━━━━━ SELECTED PASSAGE ━━━━━

Technical Architecture

Designing a Compliant LLM Stack for Regulated Environments (Banking & Insurance)

A practical reference architecture for retrieval, redaction, oversight and audit logging—mapped to recognised frameworks so you can ship useful features without creating compliance drag.

By Lewis Cross·
Designing a Compliant LLM Stack for Regulated Environments (Banking & Insurance)

What "compliant" really means in practice

In regulated firms, "compliant" is not a buzzword—it is being able to show a supervisor how an answer was produced, by whom, with what data, and what controls would stop it going wrong. That has two parts: a sensible architecture (ingest → index → retrieve → generate → evaluate) and an operating model that turns evidence into habit (ownership, logging, incident handling, change control). The language may vary across frameworks, but the through-line is consistent: govern the system across its lifecycle, measure risks, and manage them with documented controls. The NIST AI Risk Management Framework remains the most widely referenced way to structure this (govern → map → measure → manage), and its generative-AI companion profile adds concrete eval ideas for modern LLMs. (NIST)

The shape of a good LLM stack (without the hype)

A workable stack tends to look like this:

  • You ingest content through a secure pipeline, applying data minimisation at the door—mask or tokenise sensitive fields as early as you can.
  • You index content with access controls baked in (row/attribute filters, not just "private" vs "public"), and you keep lineage from source document to chunk so you can trace citations later.
  • You retrieve with policy-aware filters; hybrid search (text + vectors) usually wins over vectors alone for regulated text.
  • You generate with stable prompt templates and, where possible, tool use for structured tasks (e.g., lookups), so answers are less free-form and easier to justify.
  • You evaluate continuously: grounding, refusal on off-limits requests, privacy "no-leak" tests, and basic red-teaming.

None of this is exotic—Microsoft's public RAG guidance, for example, spells out similar preparation, chunking, retrieval and evaluation choices; the regulated twist is that each choice must leave an audit trail. (Microsoft Learn)

Privacy and governance are design inputs, not afterthoughts

If your use case touches personal data, the UK ICO's long-standing line still applies: you are accountable for both compliance and being able to demonstrate it. That pushes you towards a few sensible defaults: document "who is controller/processor" for each component; run a DPIA before you ship; and retain just enough log data to reconstruct a decision without hoarding unnecessary personal data. If you align this to an AI management system such as ISO/IEC 42001, you get an organisational backbone for policies, roles, training and continual improvement that sits above any one product team. (Information Commissioner's Office)

Security: the unglamorous work that saves you later

Threats around LLMs are new in flavour but not in principle: prompt injection, retrieval poisoning, data exfiltration through chat, compromised plugins or tools. ENISA and ANSSI both caution that you should treat LLM components like any Internet-facing service: constrain inputs, sanitise what reaches the model, limit outbound calls, and log guardrail hits. Add adversarial prompts to your test suite and rehearse what you will switch off first during an incident (for example, disable free-text tool use; fall back to read-only retrieval). (ENISA)

━━━━━ SOURCE INFORMATION ━━━━━

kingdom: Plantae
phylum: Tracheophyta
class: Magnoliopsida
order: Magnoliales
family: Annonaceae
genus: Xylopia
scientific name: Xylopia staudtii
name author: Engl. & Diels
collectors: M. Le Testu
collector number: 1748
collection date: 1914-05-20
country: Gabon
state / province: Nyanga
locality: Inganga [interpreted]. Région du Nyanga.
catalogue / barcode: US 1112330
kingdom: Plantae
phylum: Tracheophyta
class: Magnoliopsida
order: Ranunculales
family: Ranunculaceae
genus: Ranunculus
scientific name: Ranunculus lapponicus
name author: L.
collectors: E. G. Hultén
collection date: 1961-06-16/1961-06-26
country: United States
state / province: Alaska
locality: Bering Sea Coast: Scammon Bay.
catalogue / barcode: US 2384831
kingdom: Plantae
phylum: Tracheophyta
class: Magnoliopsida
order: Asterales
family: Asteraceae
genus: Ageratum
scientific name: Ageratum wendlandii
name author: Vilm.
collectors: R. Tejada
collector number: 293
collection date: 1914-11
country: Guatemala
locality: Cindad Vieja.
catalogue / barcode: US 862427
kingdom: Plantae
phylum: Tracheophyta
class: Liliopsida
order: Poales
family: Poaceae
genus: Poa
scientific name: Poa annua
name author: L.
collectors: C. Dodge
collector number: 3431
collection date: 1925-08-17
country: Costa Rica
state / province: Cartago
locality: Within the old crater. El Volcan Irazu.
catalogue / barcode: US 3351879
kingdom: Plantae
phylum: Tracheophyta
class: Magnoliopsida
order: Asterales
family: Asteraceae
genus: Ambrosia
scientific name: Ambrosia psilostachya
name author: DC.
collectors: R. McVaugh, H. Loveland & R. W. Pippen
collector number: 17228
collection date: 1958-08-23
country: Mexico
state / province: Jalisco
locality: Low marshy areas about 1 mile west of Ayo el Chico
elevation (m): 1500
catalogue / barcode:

━━━━━

**PROBLEM REQUIREMENTS:** Continue the article above on designing a compliant LLM stack for banks and insurers, starting right after its last sentence.

**THE ANSWER:**
A bank example: collections support that stands up to audit

Picture a retail bank assistant that drafts hardship responses. The compliant design is boring by intention:

  • The assistant can only read from a curated retrieval corpus of policy manuals, fee tables and template letters.
  • Every sentence in a draft is backed by a citation to that corpus; agents see and can click the sources.
  • Prompts, model version, and the retrieval corpus ID are logged with the draft, alongside the agent's approval or edits.
  • Privacy controls sit at ingest (masking names, IBANs) and at log time (hash or drop obvious identifiers).

Under the hood, this maps cleanly to NIST AI RMF's lifecycle—governance and mapping are your documented scope and data notes; measurement is your evaluation harness; manage is your human-in-the-loop, incident playbook and change control. When audit asks "why did it say X?", you can replay the prompt, show the citations, and show the human approval. (NIST)

An insurer example: underwriting summaries you can defend

For commercial lines, underwriters want a clean summary of a broker submission plus relevant exclusions from policy wordings. The compliant path is to avoid "open-ended chat": use a task prompt that extracts fields (industry, turnover, locations) and pulls clauses from approved wordings, then renders a structured summary. Because every clause comes from an internal library, your retrieval layer can record the exact paragraph IDs used. If quality dips, you can roll back to a previous prompt template because prompts are versioned like code. That single habit—version prompts and retrieval filters—solves many change-management headaches when committees get involved. (Microsoft Learn)

Logging that helps compliance without over-collecting

Good logs answer three questions: what input the model saw, which context was retrieved, and what controls fired. You do not need to store raw chat for ever; store a minimal reconstruction packet instead: prompt template version, anonymised input hash, retrieval corpus and chunk IDs, model and guardrail versions, citations returned, and the final answer. That is usually enough for internal audit and supervisors, and it keeps you on the right side of data minimisation principles. The ICO's accountability guidance explicitly favours this "show your working" approach. (Information Commissioner's Office)

How to ship this without freezing delivery

A lot of teams get moving with a two-track plan. Track A hardens the platform: centralise redaction, retrieval, evaluation and logging so product teams do not reinvent controls. Track B focuses on one pilot that matters to the business and makes the end-to-end story legible (system card, data notes, evaluation results, oversight roles, incident playbook). You can layer organisational scaffolding—policy, roles, training—using ISO/IEC 42001 or an equivalent AIMS, but the credibility still comes from a real system in production with evidence you can point to. (ISO)

Need a compliant LLM blueprint?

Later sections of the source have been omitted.